July 11, 2019
The country’s first suicide bomber was a battered son who ran away from home in 2014, five years before he and another extremist blew themselves up outside a military camp in Jolo, Sulu, killing six people, according to the Philippine National Police (PNP).
“We can now confirm… the incidence of the first suicide bombing in the Philippines, perpetrated by a Filipino in the person of Norman Lasuca,” military spokesman Brig. Gen. Edgard Arevalo said in a news conference.
Col. Bernard Banac, PNP spokesman, said DNA samples from Norman, 23, and his mother Vilman Alam Lasuca matched.
Last week, Vilman claimed the remains of Norman.
Authorities said there was no doubt that Norman and another bomber were behind the twin blasts at the headquarters of the 1st Brigade Combat Team in Indanan, Sulu that also injured 22 people.
Banac said the PNP and the Armed Forces of the Philippines (AFP) were in the process of confirming the identity of the second bomber, who was earlier identified by Lt. Gen. Cirilito Sobejana, commander of the military’s Western Mindanao Command.
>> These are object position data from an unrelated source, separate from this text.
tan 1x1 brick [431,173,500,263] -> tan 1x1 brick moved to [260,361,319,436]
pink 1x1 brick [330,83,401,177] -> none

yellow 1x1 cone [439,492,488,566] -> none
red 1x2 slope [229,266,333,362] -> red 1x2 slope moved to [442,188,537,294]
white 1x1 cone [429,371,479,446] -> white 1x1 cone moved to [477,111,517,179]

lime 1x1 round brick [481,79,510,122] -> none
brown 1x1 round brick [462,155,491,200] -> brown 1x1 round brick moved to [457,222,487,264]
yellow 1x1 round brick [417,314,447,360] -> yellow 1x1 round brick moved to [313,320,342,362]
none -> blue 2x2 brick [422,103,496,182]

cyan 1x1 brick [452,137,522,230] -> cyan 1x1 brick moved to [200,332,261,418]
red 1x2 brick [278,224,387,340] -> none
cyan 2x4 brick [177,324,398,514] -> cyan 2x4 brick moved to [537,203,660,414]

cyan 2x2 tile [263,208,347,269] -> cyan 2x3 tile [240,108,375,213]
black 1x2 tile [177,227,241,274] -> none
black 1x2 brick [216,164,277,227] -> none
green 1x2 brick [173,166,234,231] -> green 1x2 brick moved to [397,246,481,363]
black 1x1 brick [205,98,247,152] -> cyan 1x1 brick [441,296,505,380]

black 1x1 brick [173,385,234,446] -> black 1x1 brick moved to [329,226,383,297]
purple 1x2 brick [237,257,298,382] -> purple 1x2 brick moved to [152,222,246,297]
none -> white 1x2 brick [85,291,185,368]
Brig. Gen. Edgard Arevalo, AFP spokesman, said Norman was physically abused by his father.
“This man was a battered son. He was a victim of physical abuse of his father who was a laborer back then,” Arevalo noted.
The abuse prompted Norman to leave his family in 2014.
“We really need to watch our family and relatives to ensure that they won’t engage in these kind of acts,” Arevalo said.
Banac said the suicide attack was organized by the Abu Sayyaf Group (ASG).
The Sulu attack was the third case of suicide bombing in the Philippines, according to Defense Secretary Delfin Lorenzana.
The first one was in Lamitan City, Basilan, where a Moroccan was the suspect. The second was in Jolo,
Sulu, where members of the ASG, under the faction of terrorist leader and Islamic State (IS) emir Hajan Sawadjaan, were the suspects.
Security officials warned that IS militants were grooming other local prospects for more such actions in the future.
“Based on our monitoring, they (IS militants) are training others,” Sobejana said.
“The probability is high,” he added when asked about the likelihood of future suicide attacks by local militants.
He said suicide bomber recruits were training in the south of the country, where IS-linked outfits operate.
Arevalo said the Sulu attack prompted the police and the military to make adjustments to their policies.
“The security environment in our country has changed,” Arevalo said, requiring military and police “adjustments in techniques, tactics and procedures.”
“Before, we only heard of IED (improvised explosive device) attacks, remote-controlled attacks, but this time an individual blew himself up as a full-fledged suicide bomber.”
But the military allayed fears of the public, saying the Jolo suicide bombing was an “isolated case.”